Why Should I Pay Stamp Duty If the Property’s Uninhabitable?

You’ve just bought a house with no kitchen, no bathroom, no heating… and quite possibly no floor. It’s damp, dark, and full of things that probably scurry at night. It’s not a home — it’s a project. Yet somehow, HMRC says it counts as a residential property and wants you to pay stamp duty like it’s a charming little cottage ready to move into.
Honestly, how does that make sense?
It’s Not a Home, It’s a Headache
Let’s be clear. If a property doesn’t have the bare basics — working plumbing, electricity, a front door that locks — it’s not fit to live in. You couldn’t rent it out, couldn’t move in, couldn’t even get insurance on it half the time. And yet, for stamp duty purposes, it’s treated the same as a perfectly livable flat.
The logic? HMRC says it only needs to be capable of being used as a dwelling. In other words, if someone could theoretically live there (with a bit of imagination and perhaps a gas mask), then you’re on the hook.
Paying a Premium for a Problem
It’s the brave — or possibly slightly mad — buyers who take on these wrecks. People who are actually doing a service: breathing life into properties that would otherwise sit empty and crumbling. But instead of being cut some slack, they’re penalised.
Because if it’s a second property, they get hit with the extra 3% surcharge — even though no one could live there, let alone rent it out. That’s how stamp duty on uninhabitable property turns into a weird little trap. You’re paying tax as if you’ve bought a finished product, when what you’ve actually bought is a money pit and a tetanus risk.
And the cherry on top? If you try to challenge it, you have to prove the place was truly uninhabitable. That means surveys, reports, photos, maybe even a trip to a tribunal. All before you’ve even had a chance to rip out the rotten floorboards.
Time for a Bit of Common Sense?
Surely it wouldn’t be that difficult to create a proper system. One where an independent surveyor could confirm a property’s uninhabitable status, and buyers could be taxed accordingly — without needing to fight tooth and nail for it.

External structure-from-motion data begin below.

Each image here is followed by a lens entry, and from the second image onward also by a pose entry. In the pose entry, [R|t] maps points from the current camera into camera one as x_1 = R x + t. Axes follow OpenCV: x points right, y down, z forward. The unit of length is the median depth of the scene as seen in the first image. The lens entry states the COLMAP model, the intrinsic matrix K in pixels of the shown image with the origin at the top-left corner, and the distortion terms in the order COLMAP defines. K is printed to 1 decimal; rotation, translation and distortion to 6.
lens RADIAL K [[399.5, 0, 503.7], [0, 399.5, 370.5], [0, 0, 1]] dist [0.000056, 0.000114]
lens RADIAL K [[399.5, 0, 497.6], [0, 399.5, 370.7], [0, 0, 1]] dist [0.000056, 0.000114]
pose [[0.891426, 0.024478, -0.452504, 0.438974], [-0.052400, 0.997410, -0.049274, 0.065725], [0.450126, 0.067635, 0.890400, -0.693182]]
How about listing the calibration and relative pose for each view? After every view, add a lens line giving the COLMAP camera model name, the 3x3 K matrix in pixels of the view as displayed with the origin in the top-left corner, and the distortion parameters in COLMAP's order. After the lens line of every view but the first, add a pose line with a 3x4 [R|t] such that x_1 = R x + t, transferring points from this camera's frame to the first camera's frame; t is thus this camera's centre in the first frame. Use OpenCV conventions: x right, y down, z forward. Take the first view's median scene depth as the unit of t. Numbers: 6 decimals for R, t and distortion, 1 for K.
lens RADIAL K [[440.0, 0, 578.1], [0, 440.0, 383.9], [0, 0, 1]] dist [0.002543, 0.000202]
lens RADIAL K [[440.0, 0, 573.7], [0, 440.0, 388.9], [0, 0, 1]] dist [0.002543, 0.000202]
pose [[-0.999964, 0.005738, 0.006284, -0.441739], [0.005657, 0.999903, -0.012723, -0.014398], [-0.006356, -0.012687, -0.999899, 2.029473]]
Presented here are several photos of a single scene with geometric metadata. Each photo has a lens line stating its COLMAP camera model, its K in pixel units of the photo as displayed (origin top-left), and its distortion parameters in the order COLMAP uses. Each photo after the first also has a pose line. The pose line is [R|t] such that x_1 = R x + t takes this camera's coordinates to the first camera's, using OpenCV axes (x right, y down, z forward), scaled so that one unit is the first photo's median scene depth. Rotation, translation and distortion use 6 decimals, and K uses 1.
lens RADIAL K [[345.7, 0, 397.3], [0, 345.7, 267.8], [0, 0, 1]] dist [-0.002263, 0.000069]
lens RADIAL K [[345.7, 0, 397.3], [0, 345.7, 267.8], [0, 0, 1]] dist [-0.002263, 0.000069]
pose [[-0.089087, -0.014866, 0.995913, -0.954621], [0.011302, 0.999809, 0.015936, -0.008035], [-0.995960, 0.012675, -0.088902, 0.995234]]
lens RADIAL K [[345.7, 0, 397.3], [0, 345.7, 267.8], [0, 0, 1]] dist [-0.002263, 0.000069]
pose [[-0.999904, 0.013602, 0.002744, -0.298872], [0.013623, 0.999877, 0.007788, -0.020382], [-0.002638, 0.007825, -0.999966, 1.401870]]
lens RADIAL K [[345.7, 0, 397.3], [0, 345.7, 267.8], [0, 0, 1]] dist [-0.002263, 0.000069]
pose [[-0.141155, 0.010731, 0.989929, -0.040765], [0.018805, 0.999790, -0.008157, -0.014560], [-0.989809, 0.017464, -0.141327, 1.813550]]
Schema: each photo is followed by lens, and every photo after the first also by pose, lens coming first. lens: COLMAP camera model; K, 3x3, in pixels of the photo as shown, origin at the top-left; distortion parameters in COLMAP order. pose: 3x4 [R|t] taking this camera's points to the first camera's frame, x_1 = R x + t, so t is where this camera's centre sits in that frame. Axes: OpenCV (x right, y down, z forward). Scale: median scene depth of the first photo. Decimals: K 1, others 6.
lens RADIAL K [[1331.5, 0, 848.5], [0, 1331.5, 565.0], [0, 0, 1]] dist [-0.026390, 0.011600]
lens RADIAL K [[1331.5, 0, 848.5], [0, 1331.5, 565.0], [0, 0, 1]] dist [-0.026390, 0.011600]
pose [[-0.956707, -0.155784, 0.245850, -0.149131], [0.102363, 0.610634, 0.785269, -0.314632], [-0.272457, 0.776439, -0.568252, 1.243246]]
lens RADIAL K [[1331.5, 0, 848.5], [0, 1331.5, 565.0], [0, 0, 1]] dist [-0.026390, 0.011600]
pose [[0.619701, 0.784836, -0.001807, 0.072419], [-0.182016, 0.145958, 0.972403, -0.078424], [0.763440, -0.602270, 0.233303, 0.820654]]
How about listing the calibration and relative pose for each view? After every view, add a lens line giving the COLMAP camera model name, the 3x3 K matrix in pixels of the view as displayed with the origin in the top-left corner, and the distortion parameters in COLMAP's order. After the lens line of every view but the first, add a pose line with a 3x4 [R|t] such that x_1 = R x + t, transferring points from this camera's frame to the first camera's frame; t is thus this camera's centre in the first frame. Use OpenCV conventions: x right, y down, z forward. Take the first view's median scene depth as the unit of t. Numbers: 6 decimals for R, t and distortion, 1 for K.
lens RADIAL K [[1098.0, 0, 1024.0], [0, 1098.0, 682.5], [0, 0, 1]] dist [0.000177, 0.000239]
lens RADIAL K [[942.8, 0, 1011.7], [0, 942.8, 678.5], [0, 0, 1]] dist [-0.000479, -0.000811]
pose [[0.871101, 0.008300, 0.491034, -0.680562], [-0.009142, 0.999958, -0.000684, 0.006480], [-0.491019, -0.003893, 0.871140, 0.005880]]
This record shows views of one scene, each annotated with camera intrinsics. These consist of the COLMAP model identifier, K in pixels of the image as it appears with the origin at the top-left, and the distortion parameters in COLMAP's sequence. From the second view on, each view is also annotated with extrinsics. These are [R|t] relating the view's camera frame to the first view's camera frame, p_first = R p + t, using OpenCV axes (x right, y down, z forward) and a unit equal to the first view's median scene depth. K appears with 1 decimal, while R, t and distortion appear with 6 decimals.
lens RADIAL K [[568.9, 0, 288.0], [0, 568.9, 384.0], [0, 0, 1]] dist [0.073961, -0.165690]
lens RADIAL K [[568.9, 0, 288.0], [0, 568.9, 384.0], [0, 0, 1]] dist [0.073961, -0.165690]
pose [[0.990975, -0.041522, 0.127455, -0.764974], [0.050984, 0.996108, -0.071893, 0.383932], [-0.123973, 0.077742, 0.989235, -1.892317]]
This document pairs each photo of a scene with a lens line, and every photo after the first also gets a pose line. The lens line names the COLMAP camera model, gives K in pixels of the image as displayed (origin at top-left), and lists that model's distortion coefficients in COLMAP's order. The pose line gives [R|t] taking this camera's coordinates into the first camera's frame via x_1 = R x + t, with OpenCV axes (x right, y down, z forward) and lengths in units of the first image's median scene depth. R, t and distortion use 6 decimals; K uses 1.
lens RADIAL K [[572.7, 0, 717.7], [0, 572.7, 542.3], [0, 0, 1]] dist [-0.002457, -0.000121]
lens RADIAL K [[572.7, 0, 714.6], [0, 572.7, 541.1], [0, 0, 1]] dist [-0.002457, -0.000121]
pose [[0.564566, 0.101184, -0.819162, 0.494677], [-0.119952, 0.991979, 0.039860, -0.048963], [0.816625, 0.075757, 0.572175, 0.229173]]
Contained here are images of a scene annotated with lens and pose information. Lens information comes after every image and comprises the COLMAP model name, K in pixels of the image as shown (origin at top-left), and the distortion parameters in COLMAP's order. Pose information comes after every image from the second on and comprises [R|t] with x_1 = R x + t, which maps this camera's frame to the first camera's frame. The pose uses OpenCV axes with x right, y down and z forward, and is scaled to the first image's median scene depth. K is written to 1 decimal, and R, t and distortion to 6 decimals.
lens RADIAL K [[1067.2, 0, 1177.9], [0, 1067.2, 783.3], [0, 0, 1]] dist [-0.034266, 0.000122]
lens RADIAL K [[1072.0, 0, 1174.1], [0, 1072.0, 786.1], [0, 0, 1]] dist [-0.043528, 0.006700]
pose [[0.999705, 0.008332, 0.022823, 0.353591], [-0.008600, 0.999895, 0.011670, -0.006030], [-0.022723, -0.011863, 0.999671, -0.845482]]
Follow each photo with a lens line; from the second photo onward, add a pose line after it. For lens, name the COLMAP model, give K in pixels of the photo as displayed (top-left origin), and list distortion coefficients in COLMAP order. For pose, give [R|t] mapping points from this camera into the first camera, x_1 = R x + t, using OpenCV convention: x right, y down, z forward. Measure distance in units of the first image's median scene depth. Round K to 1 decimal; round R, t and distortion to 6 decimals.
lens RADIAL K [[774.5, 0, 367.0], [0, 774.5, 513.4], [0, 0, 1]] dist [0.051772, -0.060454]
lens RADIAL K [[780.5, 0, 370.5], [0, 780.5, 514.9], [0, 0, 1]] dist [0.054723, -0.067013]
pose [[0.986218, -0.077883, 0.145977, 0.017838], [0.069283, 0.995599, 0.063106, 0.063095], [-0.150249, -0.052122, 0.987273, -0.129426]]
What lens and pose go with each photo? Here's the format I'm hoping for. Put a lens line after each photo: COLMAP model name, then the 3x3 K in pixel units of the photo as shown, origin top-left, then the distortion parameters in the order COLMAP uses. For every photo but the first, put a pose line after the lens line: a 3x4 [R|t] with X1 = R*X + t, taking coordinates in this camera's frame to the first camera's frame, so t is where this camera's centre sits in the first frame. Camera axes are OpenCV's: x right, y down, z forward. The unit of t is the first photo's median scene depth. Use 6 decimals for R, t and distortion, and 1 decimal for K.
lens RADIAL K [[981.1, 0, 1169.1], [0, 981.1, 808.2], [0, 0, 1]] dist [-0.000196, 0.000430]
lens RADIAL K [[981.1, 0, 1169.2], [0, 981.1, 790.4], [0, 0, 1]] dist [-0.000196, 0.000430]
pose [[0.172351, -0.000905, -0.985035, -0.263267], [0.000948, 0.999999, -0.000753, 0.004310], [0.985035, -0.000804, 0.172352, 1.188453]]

Right now, you pay stamp duty based on what a house used to be or could be someday, not what it is on the day you buy it. And if what you’ve just bought is a glorified shed with a collapsed roof and a family of pigeons living in the chimney… well, maybe the tax bill should reflect that.
Because paying luxury tax on a building that doesn’t even have a toilet? That’s not just frustrating. That’s absurd.